▶ [TEKSTFRAGMENT]:
★ ★ ★ ★

Voorts wordt de Wet vermindering afdracht loonbelasting en premie voor de volksverzekeringen als volgt gewijzigd.

A. In artikel 1 wordt «vermindering» vervangen door: afdrachtvermindering.

B. In artikel 3 wordt «vermindering» telkens vervangen door: afdrachtvermindering. Voorts wordt «S&O-vermindering» telkens vervangen door: S&O-afdrachtvermindering en «doorstroomvermindering» telkens door: doorstroomafdrachtvermindering.

C. In artikel 4 wordt «vermindering» telkens vervangen door: afdrachtvermindering. Voorts wordt «S&O-vermindering» vervangen door: S&O-afdrachtvermindering.

D. In artikel 5 wordt «vermindering» telkens vervangen door: afdrachtvermindering. Voorts wordt «S&O-vermindering» vervangen door: S&O-afdrachtvermindering en «doorstroomvermindering» telkens door: doorstroomafdrachtvermindering.

E. In artikel 6 wordt «vermindering» telkens vervangen door: afdrachtvermindering. Voorts wordt «doorstroomvermindering» vervangen door: doorstroomafdrachtvermindering.

F. In het opschrift van HOOFDSTUK III wordt «vermindering» vervangen door: afdrachtvermindering en «doorstroomvermindering» door: doorstroomafdrachtvermindering.

★ ★ ★ ★

▶ [AANGELEVERDE GEGEVENS]:

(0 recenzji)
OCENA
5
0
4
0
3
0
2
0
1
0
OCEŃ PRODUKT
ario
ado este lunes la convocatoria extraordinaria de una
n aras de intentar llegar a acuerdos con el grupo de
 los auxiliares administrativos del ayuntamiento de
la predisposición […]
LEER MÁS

★ ★ ★ ★

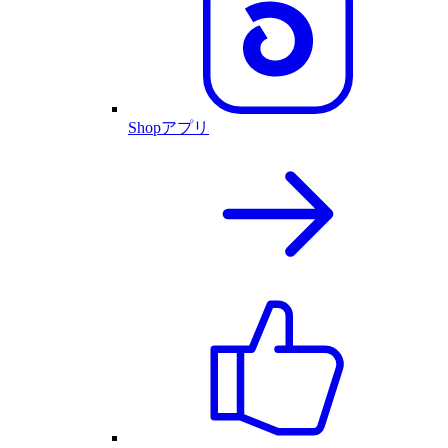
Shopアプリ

★ ★ ★ ★

▶ [WAT TE DOEN]: Neem uit het tekstfragment woordelijk alles over van "B. In artikel" tot en met "vervangen door: doorstroomafdrachtvermindering.". De records staan inhoudelijk los van het tekstfragment.

▶ [UITWERKING]:
B. In artikel 3 wordt «vermindering» telkens vervangen door: afdrachtvermindering. Voorts wordt «S&O-vermindering» telkens vervangen door: S&O-afdrachtvermindering en «doorstroomvermindering» telkens door: doorstroomafdrachtvermindering.

C. In artikel 4 wordt «vermindering» telkens vervangen door: afdrachtvermindering. Voorts wordt «S&O-vermindering» vervangen door: S&O-afdrachtvermindering.

D. In artikel 5 wordt «vermindering» telkens vervangen door: afdrachtvermindering. Voorts wordt «S&O-vermindering» vervangen door: S&O-afdrachtvermindering en «doorstroomvermindering» telkens door: doorstroomafdrachtvermindering.

E. In artikel 6 wordt «vermindering» telkens vervangen door: afdrachtvermindering. Voorts wordt «doorstroomvermindering» vervangen door: doorstroomafdrachtvermindering.